Records.
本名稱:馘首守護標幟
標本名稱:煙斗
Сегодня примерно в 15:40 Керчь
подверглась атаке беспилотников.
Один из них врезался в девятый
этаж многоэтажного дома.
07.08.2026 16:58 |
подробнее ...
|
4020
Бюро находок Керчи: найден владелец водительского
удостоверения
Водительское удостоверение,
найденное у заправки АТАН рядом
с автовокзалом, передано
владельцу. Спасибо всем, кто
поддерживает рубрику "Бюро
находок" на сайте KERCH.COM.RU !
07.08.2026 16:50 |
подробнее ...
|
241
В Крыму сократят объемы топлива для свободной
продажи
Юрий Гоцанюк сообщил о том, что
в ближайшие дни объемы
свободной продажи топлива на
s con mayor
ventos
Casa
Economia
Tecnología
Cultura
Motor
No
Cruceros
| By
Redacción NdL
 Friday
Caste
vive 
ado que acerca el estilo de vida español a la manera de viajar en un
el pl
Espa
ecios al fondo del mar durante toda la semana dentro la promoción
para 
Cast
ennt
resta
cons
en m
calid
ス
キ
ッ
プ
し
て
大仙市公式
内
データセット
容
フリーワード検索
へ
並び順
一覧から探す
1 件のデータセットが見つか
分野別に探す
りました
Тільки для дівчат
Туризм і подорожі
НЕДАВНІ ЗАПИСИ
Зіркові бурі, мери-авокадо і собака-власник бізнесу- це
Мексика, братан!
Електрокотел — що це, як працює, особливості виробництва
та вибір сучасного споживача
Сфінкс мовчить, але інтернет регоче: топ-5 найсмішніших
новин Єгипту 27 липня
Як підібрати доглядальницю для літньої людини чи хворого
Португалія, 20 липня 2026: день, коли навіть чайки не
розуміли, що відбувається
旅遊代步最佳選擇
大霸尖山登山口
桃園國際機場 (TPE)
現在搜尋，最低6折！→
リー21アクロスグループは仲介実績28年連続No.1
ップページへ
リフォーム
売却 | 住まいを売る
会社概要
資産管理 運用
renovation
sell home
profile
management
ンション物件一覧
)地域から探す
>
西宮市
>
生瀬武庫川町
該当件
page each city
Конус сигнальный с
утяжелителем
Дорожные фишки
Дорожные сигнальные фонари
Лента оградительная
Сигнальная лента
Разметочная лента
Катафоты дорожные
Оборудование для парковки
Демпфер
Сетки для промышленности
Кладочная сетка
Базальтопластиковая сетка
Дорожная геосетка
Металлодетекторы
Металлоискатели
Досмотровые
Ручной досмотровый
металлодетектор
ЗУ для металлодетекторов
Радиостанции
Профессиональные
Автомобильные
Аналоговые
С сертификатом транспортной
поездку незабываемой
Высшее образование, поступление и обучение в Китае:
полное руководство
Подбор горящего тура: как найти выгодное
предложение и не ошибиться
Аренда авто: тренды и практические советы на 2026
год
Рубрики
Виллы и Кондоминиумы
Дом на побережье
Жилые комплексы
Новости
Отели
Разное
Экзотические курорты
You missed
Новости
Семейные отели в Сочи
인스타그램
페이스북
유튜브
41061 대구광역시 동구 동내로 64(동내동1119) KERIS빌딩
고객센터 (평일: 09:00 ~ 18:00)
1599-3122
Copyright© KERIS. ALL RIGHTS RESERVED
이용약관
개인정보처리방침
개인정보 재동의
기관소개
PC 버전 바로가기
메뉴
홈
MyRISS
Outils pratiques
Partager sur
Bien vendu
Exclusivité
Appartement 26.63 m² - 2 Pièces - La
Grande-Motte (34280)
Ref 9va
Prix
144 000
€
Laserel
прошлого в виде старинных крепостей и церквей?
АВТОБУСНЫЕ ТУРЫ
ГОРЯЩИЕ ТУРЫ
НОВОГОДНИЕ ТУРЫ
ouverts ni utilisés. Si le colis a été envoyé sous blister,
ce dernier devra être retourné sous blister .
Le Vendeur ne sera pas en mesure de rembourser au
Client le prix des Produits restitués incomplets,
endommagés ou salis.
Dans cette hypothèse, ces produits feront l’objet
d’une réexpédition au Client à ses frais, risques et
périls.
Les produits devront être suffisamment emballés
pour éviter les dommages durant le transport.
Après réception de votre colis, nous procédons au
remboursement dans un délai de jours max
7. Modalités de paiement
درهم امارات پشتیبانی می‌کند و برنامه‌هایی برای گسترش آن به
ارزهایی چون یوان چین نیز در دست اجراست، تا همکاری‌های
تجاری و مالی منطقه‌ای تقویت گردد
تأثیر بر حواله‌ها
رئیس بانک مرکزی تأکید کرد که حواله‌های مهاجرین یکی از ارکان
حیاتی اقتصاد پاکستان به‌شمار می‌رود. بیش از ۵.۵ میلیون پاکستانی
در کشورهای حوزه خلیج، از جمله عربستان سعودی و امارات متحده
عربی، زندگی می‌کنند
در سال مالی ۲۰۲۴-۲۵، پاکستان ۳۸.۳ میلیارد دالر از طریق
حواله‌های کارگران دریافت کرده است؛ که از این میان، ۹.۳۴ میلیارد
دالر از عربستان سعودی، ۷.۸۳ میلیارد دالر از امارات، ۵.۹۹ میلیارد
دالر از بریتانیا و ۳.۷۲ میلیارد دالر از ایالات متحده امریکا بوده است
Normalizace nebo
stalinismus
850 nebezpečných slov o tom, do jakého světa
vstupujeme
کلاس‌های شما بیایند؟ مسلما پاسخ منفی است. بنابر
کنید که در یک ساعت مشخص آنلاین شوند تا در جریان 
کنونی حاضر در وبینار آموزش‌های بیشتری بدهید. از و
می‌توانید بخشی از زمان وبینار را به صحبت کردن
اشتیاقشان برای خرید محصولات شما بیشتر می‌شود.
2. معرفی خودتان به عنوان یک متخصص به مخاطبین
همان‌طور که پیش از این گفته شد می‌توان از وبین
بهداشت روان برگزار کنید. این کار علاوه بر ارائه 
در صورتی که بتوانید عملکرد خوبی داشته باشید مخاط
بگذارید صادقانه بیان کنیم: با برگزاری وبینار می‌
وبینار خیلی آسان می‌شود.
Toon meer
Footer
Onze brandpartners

About this exercise. Collect every line in the rows above that contains the string "دالر", treating uppercase and lowercase as different.

Result of this task.
در سال مالی ۲۰۲۴-۲۵، پاکستان ۳۸.۳ میلیارد دالر از طریق
دالر از عربستان سعودی، ۷.۸۳ میلیارد دالر از امارات، ۵.۹۹ میلیارد
دالر از بریتانیا و ۳.۷۲ میلیارد دالر از ایالات متحده امریکا بوده است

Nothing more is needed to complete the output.